## About this task
Scan the records for the word "path". Copy each line that includes it.

Excerpts from a dataset

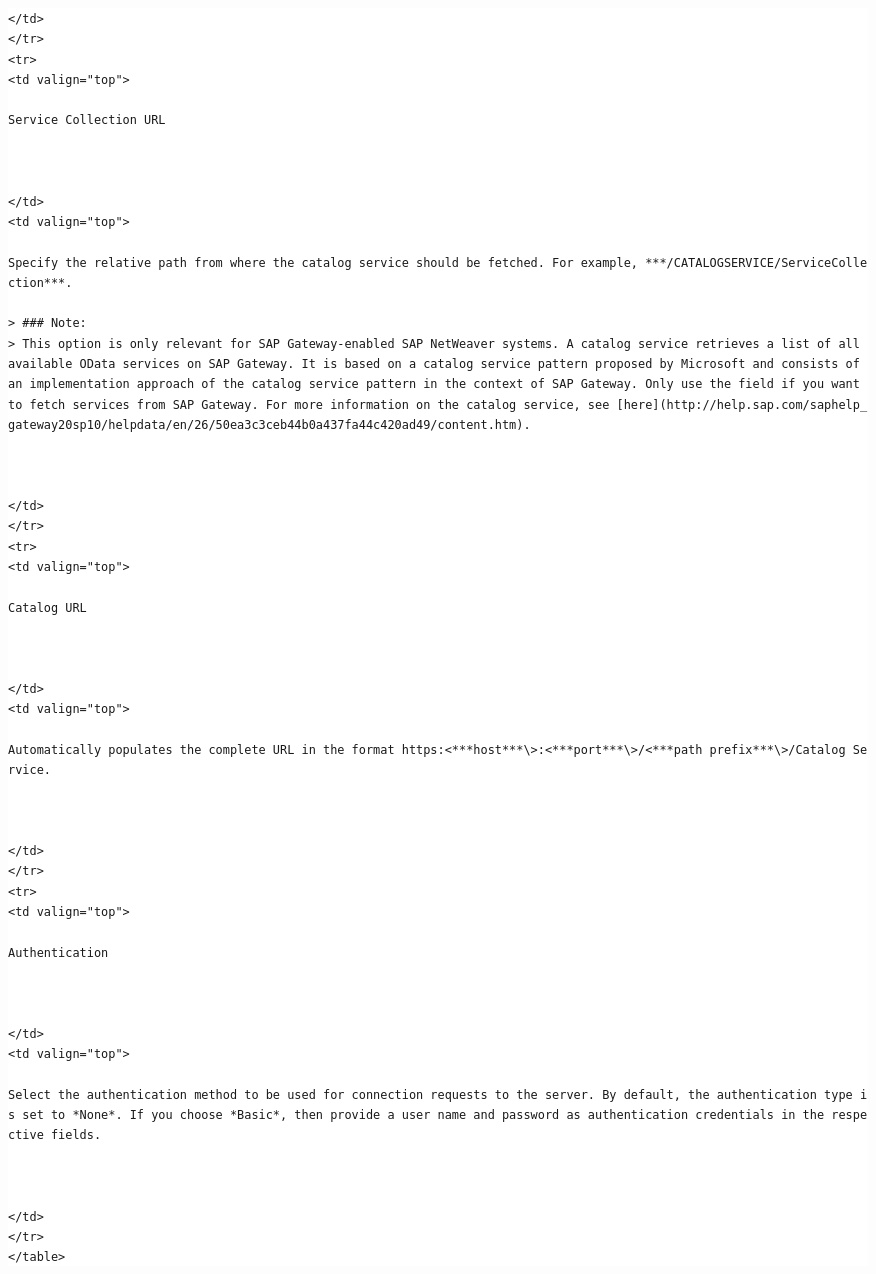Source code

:     </td>
    </tr>
    <tr>
    <td valign="top">

    Service Collection URL


    
    </td>
    <td valign="top">

    Specify the relative path from where the catalog service should be fetched. For example, ***/CATALOGSERVICE/ServiceCollection***.

    > ### Note:  
    > This option is only relevant for SAP Gateway-enabled SAP NetWeaver systems. A catalog service retrieves a list of all available OData services on SAP Gateway. It is based on a catalog service pattern proposed by Microsoft and consists of an implementation approach of the catalog service pattern in the context of SAP Gateway. Only use the field if you want to fetch services from SAP Gateway. For more information on the catalog service, see [here](http://help.sap.com/saphelp_gateway20sp10/helpdata/en/26/50ea3c3ceb44b0a437fa44c420ad49/content.htm).


    
    </td>
    </tr>
    <tr>
    <td valign="top">

    Catalog URL


    
    </td>
    <td valign="top">

    Automatically populates the complete URL in the format https:<***host***\>:<***port***\>/<***path prefix***\>/Catalog Service.


    
    </td>
    </tr>
    <tr>
    <td valign="top">

    Authentication


    
    </td>
    <td valign="top">

    Select the authentication method to be used for connection requests to the server. By default, the authentication type is set to *None*. If you choose *Basic*, then provide a user name and password as authentication credentials in the respective fields.


    
    </td>
    </tr>
    </table>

## Exercise output
    Specify the relative path from where the catalog service should be fetched. For example, ***/CATALOGSERVICE/ServiceCollection***.
    Automatically populates the complete URL in the format https:<***host***\>:<***port***\>/<***path prefix***\>/Catalog Service.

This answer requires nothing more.